> [Instruction]
Return all entries verbatim; skip any pictures.

--- START ---

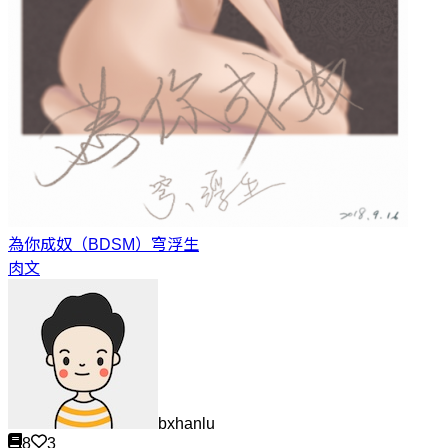
為你成奴（BDSM）
穹浮生
肉文
bxhanlu
8
3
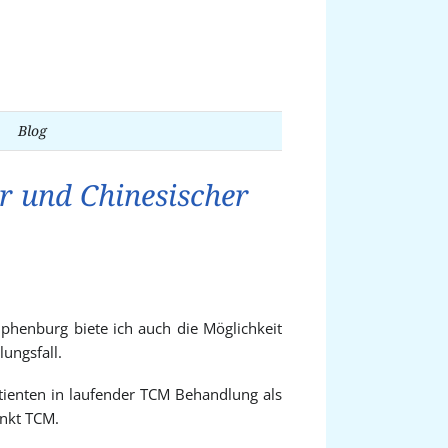
Blog
r und Chinesischer
henburg biete ich auch die Möglichkeit
ungsfall.
tienten in laufender TCM Behandlung als
unkt TCM.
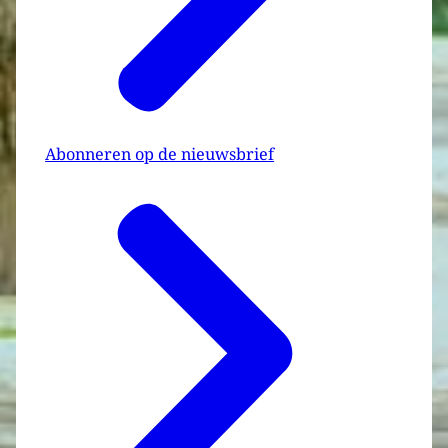
Abonneren op de nieuwsbrief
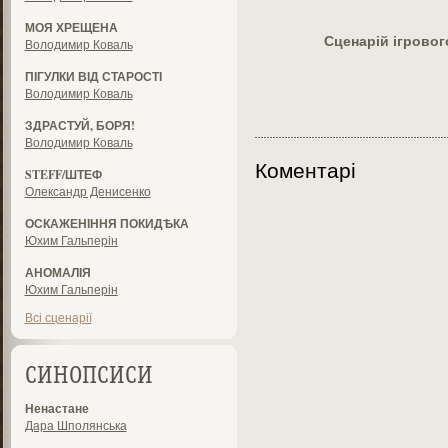
МОЯ ХРЕЩЕНА
Сценарій ігрово
Володимир Коваль
ПІГУЛКИ ВІД СТАРОСТІ
Володимир Коваль
ЗДРАСТУЙ, БОРЯ!
Володимир Коваль
Коментарі
STEFF/ШТЕФ
Олександр Денисенко
ОСКАЖЕНІННЯ ПОКИДѢКА
Юхим Гальперін
АНОМАЛІЯ
Юхим Гальперін
Всі сценарії
СИНОПСИСИ
Ненастане
Дара Шполянська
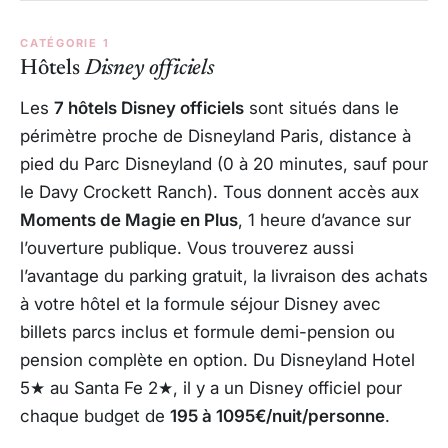
CATÉGORIE 1
Hôtels
Disney officiels
Les
7 hôtels Disney officiels
sont situés dans le
périmètre proche de Disneyland Paris, distance à
pied du Parc Disneyland (0 à 20 minutes, sauf pour
le Davy Crockett Ranch). Tous donnent accès aux
Moments de Magie en Plus
, 1 heure d’avance sur
l’ouverture publique. Vous trouverez aussi
l’avantage du parking gratuit, la livraison des achats
à votre hôtel et la formule séjour Disney avec
billets parcs inclus et formule demi-pension ou
pension complète en option. Du Disneyland Hotel
5★ au Santa Fe 2★, il y a un Disney officiel pour
chaque budget de
195 à 1095€/nuit/personne
.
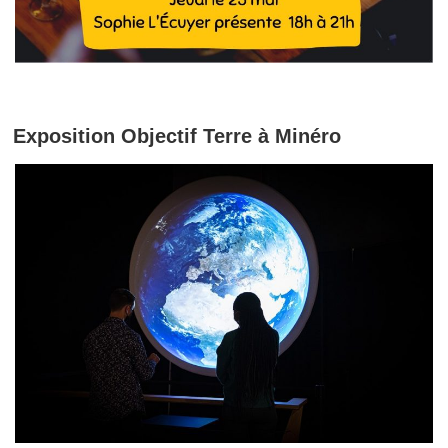
Exposition Objectif Terre à Minéro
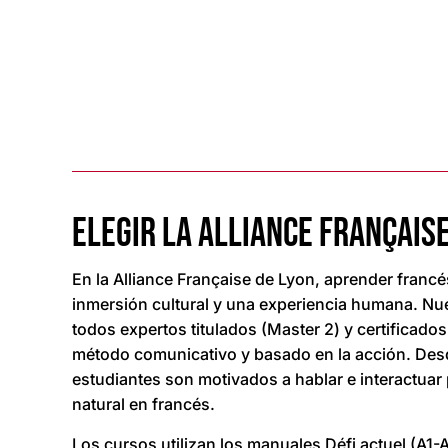
ELEGIR LA ALLIANCE FRANÇAISE
En la Alliance Française de Lyon, aprender francé
inmersión cultural y una experiencia humana. Nu
todos expertos titulados (Master 2) y certificados
método comunicativo y basado en la acción. Desde
estudiantes son motivados a hablar e interactuar
natural en francés.
Los cursos utilizan los manuales Défi actuel (A1-A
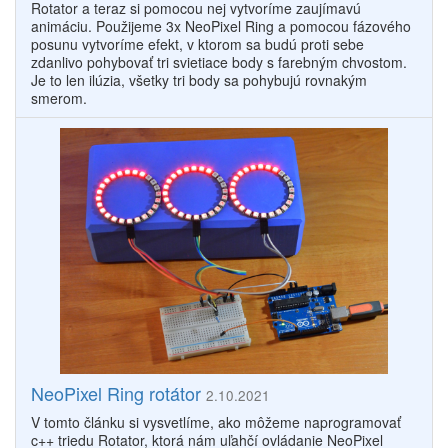
Rotator a teraz si pomocou nej vytvoríme zaujímavú
animáciu. Použijeme 3x NeoPixel Ring a pomocou fázového
posunu vytvoríme efekt, v ktorom sa budú proti sebe
zdanlivo pohybovať tri svietiace body s farebným chvostom.
Je to len ilúzia, všetky tri body sa pohybujú rovnakým
smerom.
NeoPixel Ring rotátor
2.10.2021
V tomto článku si vysvetlíme, ako môžeme naprogramovať
c++ triedu Rotator, ktorá nám uľahčí ovládanie NeoPixel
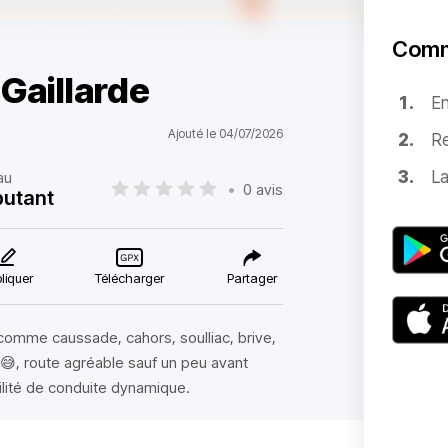
Comm
Gaillarde
E
Ajouté le 04/07/2026
Re
La
au
•
0 avis
utant
liquer
Télécharger
Partager
 comme caussade, cahors, soulliac, brive,
😅, route agréable sauf un peu avant
bilité de conduite dynamique.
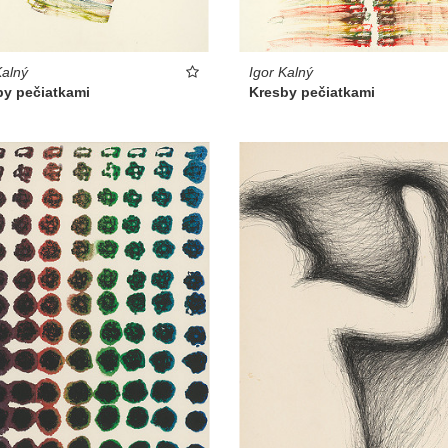
Kalný
Igor Kalný
by pečiatkami
Kresby pečiatkami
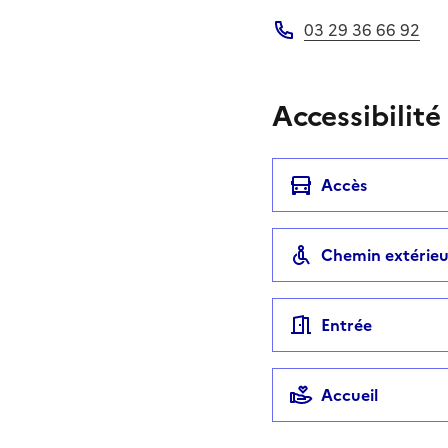
Adresse électronique
03 29 36 66 92
Téléphone
Accessibilité
Accès
Chemin extérieu
Entrée
Accueil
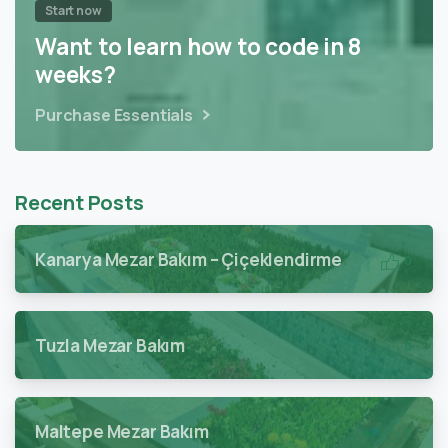
Start now
Want to learn how to code in 8
weeks?
Purchase Essentials
Recent Posts
Kanarya Mezar Bakım – Çiçeklendirme
0
Tuzla Mezar Bakım
0
Maltepe Mezar Bakım
1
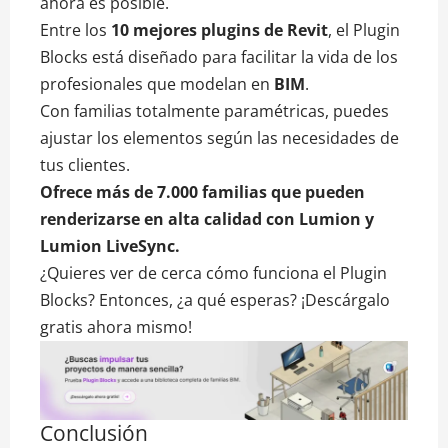
ahora es posible.
Entre los
10 mejores plugins de Revit
, el Plugin
Blocks está diseñado para facilitar la vida de los
profesionales que modelan en
BIM
.
Con familias totalmente paramétricas, puedes
ajustar los elementos según las necesidades de
tus clientes.
Ofrece más de 7.000 familias que pueden
renderizarse en alta calidad con Lumion y
Lumion LiveSync.
¿Quieres ver de cerca cómo funciona el Plugin
Blocks? Entonces, ¿a qué esperas? ¡Descárgalo
gratis ahora mismo!
Conclusión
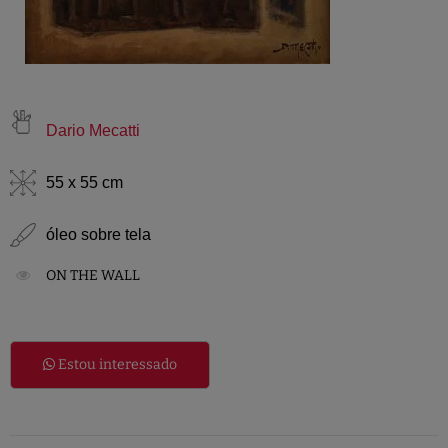
Dario Mecatti
55 x 55 cm
óleo sobre tela
ON THE WALL
Estou interessado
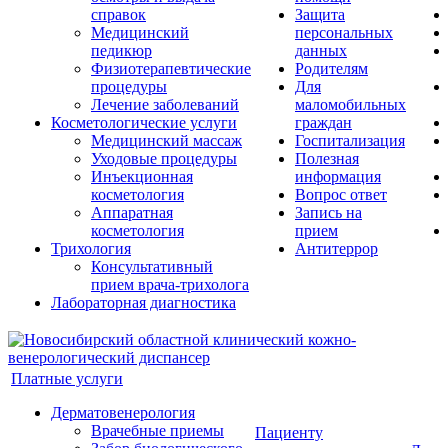
справок
Защита
Медицинский
персональных
педикюр
данных
Физиотерапевтические
Родителям
процедуры
Для
Лечение заболеваний
маломобильных
Косметологические услуги
граждан
Медицинский массаж
Госпитализация
Уходовые процедуры
Полезная
Инъекционная
информация
косметология
Вопрос ответ
Аппаратная
Запись на
косметология
прием
Трихология
Антитеррор
Консультативный
прием врача-трихолога
Лабораторная диагностика
Платные услуги
Дерматовенерология
Врачебные приемы
Пациенту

--- END ---

> [Response for this exercise]
為你成奴（BDSM）
穹浮生
肉文
bxhanlu
8
3
Blog
r und Chinesischer
henburg biete ich auch die Möglichkeit
ungsfall.
tienten in laufender TCM Behandlung als
unkt TCM.
Abonneren op de nieuwsbrief
МОЯ ХРЕЩЕНА
Сценарій ігрово
Володимир Коваль
ПІГУЛКИ ВІД СТАРОСТІ
Володимир Коваль
ЗДРАСТУЙ, БОРЯ!
Володимир Коваль
Коментарі
STEFF/ШТЕФ
Олександр Денисенко
ОСКАЖЕНІННЯ ПОКИДѢКА
Юхим Гальперін
АНОМАЛІЯ
Юхим Гальперін
Всі сценарії
СИНОПСИСИ
Ненастане
Дара Шполянська
CATÉGORIE 1
Hôtels
Disney officiels
Les
7 hôtels Disney officiels
sont situés dans le
périmètre proche de Disneyland Paris, distance à
pied du Parc Disneyland (0 à 20 minutes, sauf pour
le Davy Crockett Ranch). Tous donnent accès aux
Moments de Magie en Plus
, 1 heure d’avance sur
l’ouverture publique. Vous trouverez aussi
l’avantage du parking gratuit, la livraison des achats
à votre hôtel et la formule séjour Disney avec
billets parcs inclus et formule demi-pension ou
pension complète en option. Du Disneyland Hotel
5★ au Santa Fe 2★, il y a un Disney officiel pour
chaque budget de
195 à 1095€/nuit/personne
.
Exposition Objectif Terre à Minéro
ELEGIR LA ALLIANCE FRANÇAISE
En la Alliance Française de Lyon, aprender francé
inmersión cultural y una experiencia humana. Nu
todos expertos titulados (Master 2) y certificados
método comunicativo y basado en la acción. Desde
estudiantes son motivados a hablar e interactuar
natural en francés.
Los cursos utilizan los manuales Défi actuel (A1-A
Rotator a teraz si pomocou nej vytvoríme zaujímavú
animáciu. Použijeme 3x NeoPixel Ring a pomocou fázového
posunu vytvoríme efekt, v ktorom sa budú proti sebe
zdanlivo pohybovať tri svietiace body s farebným chvostom.
Je to len ilúzia, všetky tri body sa pohybujú rovnakým
smerom.
NeoPixel Ring rotátor
2.10.2021
V tomto článku si vysvetlíme, ako môžeme naprogramovať
c++ triedu Rotator, ktorá nám uľahčí ovládanie NeoPixel
Comm
Gaillarde
E
Ajouté le 04/07/2026
Re
La
au
•
0 avis
utant
liquer
Télécharger
Partager
 comme caussade, cahors, soulliac, brive,
😅, route agréable sauf un peu avant
bilité de conduite dynamique.
Kalný
Igor Kalný
by pečiatkami
Kresby pečiatkami
Adresse électronique
03 29 36 66 92
Téléphone
Accessibilité
Accès
Chemin extérieu
Entrée
Accueil
Start now
Want to learn how to code in 8
weeks?
Purchase Essentials
Recent Posts
Kanarya Mezar Bakım – Çiçeklendirme
0
Tuzla Mezar Bakım
0
Maltepe Mezar Bakım
1
ahora es posible.
Entre los
10 mejores plugins de Revit
, el Plugin
Blocks está diseñado para facilitar la vida de los
profesionales que modelan en
BIM
.
Con familias totalmente paramétricas, puedes
ajustar los elementos según las necesidades de
tus clientes.
Ofrece más de 7.000 familias que pueden
renderizarse en alta calidad con Lumion y
Lumion LiveSync.
¿Quieres ver de cerca cómo funciona el Plugin
Blocks? Entonces, ¿a qué esperas? ¡Descárgalo
gratis ahora mismo!
Conclusión
Dario Mecatti
55 x 55 cm
óleo sobre tela
ON THE WALL
Estou interessado
справок
Защита
Медицинский
персональных
педикюр
данных
Физиотерапевтические
Родителям
процедуры
Для
Лечение заболеваний
маломобильных
Косметологические услуги
граждан
Медицинский массаж
Госпитализация
Уходовые процедуры
Полезная
Инъекционная
информация
косметология
Вопрос ответ
Аппаратная
Запись на
косметология
прием
Трихология
Антитеррор
Консультативный
прием врача-трихолога
Лабораторная диагностика
Платные услуги
Дерматовенерология
Врачебные приемы
Пациенту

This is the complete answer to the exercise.